For different $c$ the number of solutions is different. The case of $c = 0$ is discussed in the preceding. By linear changes of coordinates all cases where $c\ne 0$ is a square are equivalent, as are the cases where $c$ is not a square. It is immediately seen that both cases occur equally often (6 each).

The two possiblilities are two intersecting (projective) lines, or the single point, giving either 1 or 27 additional points. Subtracting the 14 points at infinity gives a total of $169 \pm 13$, and that should depend on $c$ being a square or not.
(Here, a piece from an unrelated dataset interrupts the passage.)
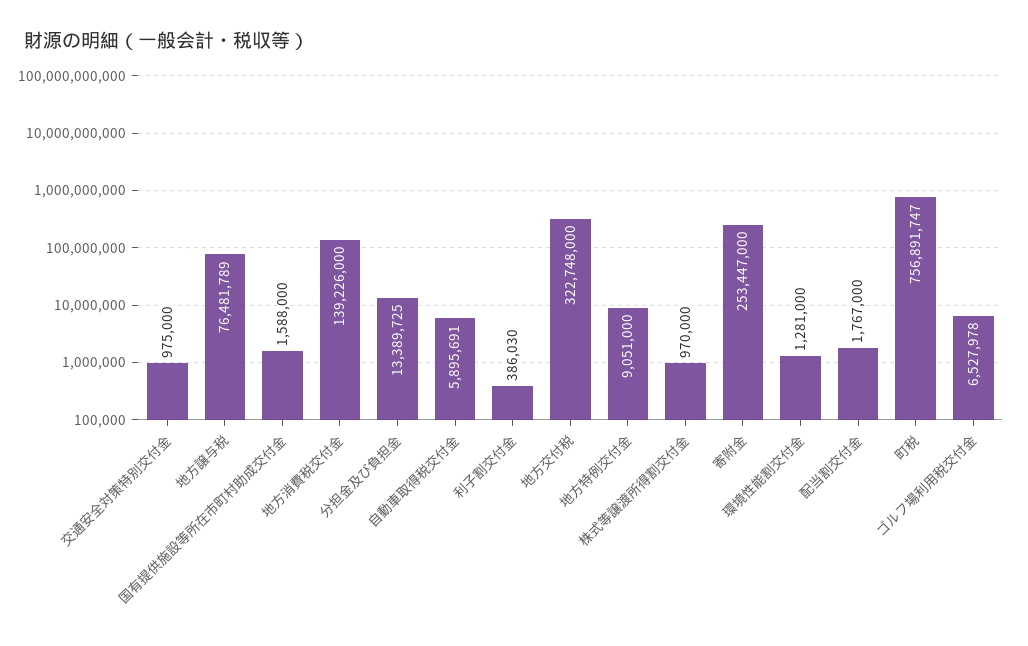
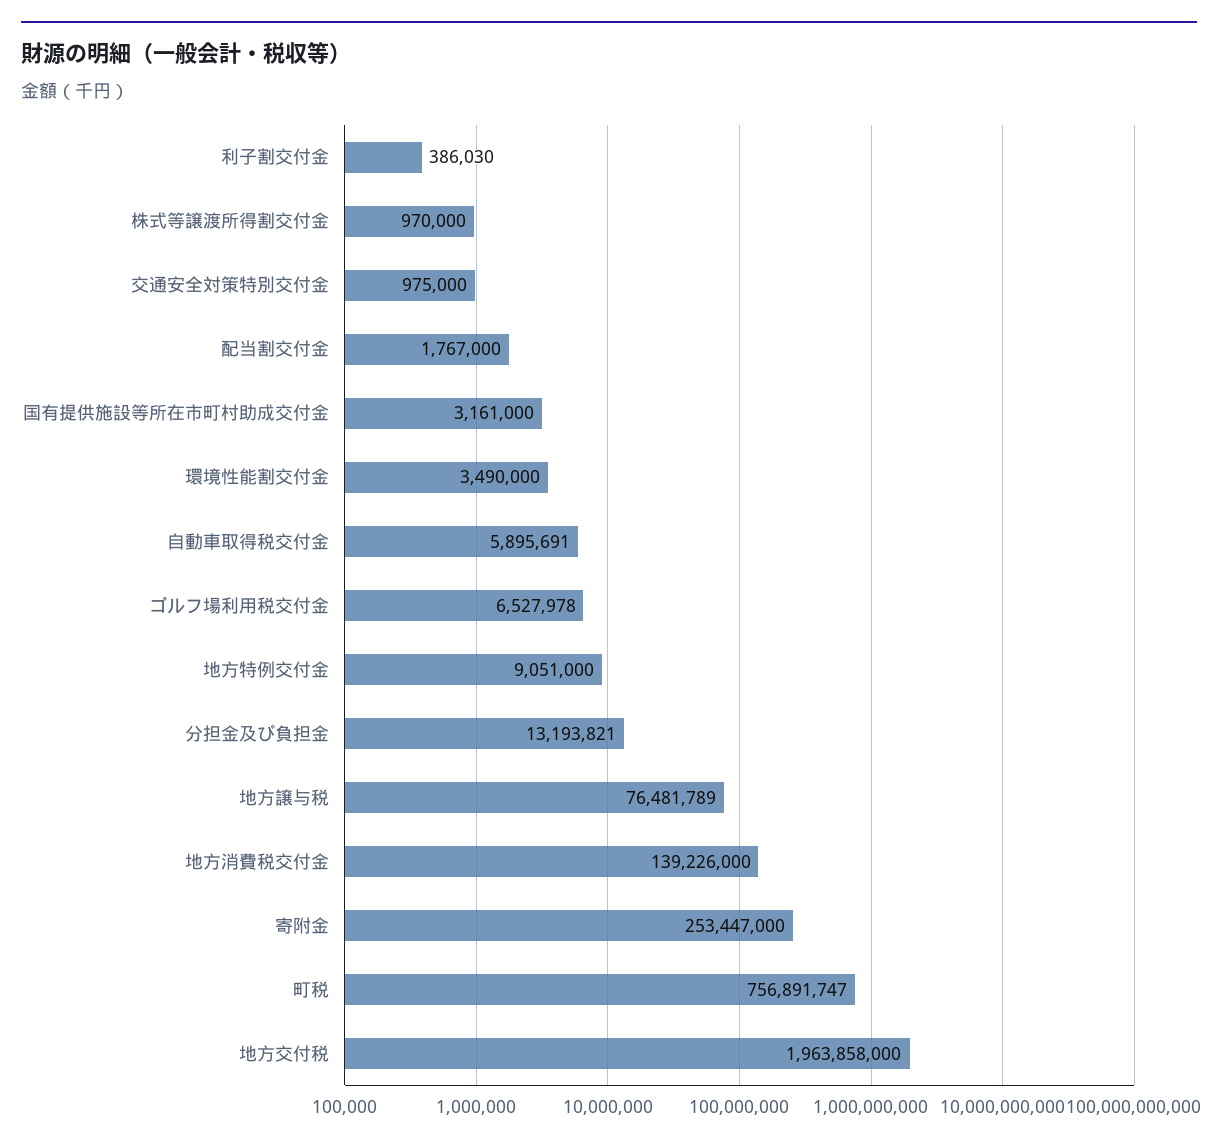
国有提供施設等所在市町村助成交付金: 1588000 -> 3161000
分担金及び負担金: 13389725 -> 13193821
地方交付税: 322748000 -> 1963858000
環境性能割交付金: 1281000 -> 3490000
I'll get back later to fill in the detail, but I got to run now.

Note that applying the results in the links by Jyrki Lahtonen the answer follows as well.

Answer 2

You ought to be able to do this systematically.

The cubes modulo $13$ are $0,\pm 1, \pm 5$ - since $13-1=12$ there are just $12/3=4$ non-zero cubes, each with three cube roots. We also have $0^3=0$.

Note that $-1$ is a quadratic residue modulo $13$ so we can solve $y_4^2=-4x_4^2$ for any $x_4$.

We can rearrange the equation to be $$y_1^2+2y_2^2+y_4^2=3y_3^3=0, \pm 3,\pm 2$$

The squares modulo $13$ are $0,\pm 1, \pm 3,\pm 4$ so you have $$\{0,\pm 1,\pm 3,\pm 4\}+\{0,\pm 2,\pm 6, \pm 5\}+\{0,\pm 1,\pm 3,\pm 4\}=\{0,\pm 2\ , \pm 3\}$$

Each non-zero square has two square roots. Each non-zero cube has three cube roots. If $y_4\neq 0$ there are two possible values for $x_4$.

So we have $$0+0+0=0$$$$0+0\pm 3=\pm 3$$ (this gives twelve solutions when signs are chosen and roots are taken) $$0\pm 2+0=\pm 2$$$$0\pm 2\pm 1=\pm 3$$$$0\pm 6\mp3=\pm 3$$$$0\pm 6\mp 4=\pm 2$$

etc

You can reduce the task by exploiting the symmetry between $y_1$ and $y_4$.

Also starting with the cubes gives just three possibilities to consider, so it may probably more efficient to write

$$\{0,\pm 2,\pm 3\}+\{0,\pm 1,\pm 3,\pm 4\}+\{0,\pm 1,\pm 3,\pm 4\}+\{0,\pm 2,\pm 5, \pm 6\}=0$$ and look for solutions $$\pm a\pm b\pm c\pm d=0$$ with $b\le c$ and count a factor of two whenever $b\lt c$

With this you get $$(0,0,0,0); (0\pm 1,\mp 1,0); (0,\pm 1,\pm 1\mp 2);(0,\pm 1, \pm 4,\mp 5); (0,\pm 3, \pm 3, \mp 6); (0,\pm 3,\pm 4, \pm 6);(0,\pm 4,\pm 4, \pm 5)$$ and then other solutions for other choices of $a$.

Listing takes some care, but there are only $30$ choices from the first three brackets which have $b\le c$

Answer 3

Let $Q(x)$ be a form of degree $d$ on $F^n$, and let $k$ be a positive integer. We map bijectively the set $\{(x,y) \in F^{n+1}\ | Q(x) = y^{kd+1}\}$ onto $\{(x,y) \in F^{n+1} \ | Q(x) = y\}$ as follows: if $y= 0$ then $(x,0) \mapsto (x,0)$. If $y\ne 0$ then $(x,y) \mapsto (\frac{x}{y^k}, y)$. We conclude that the set has $q^n$ elements.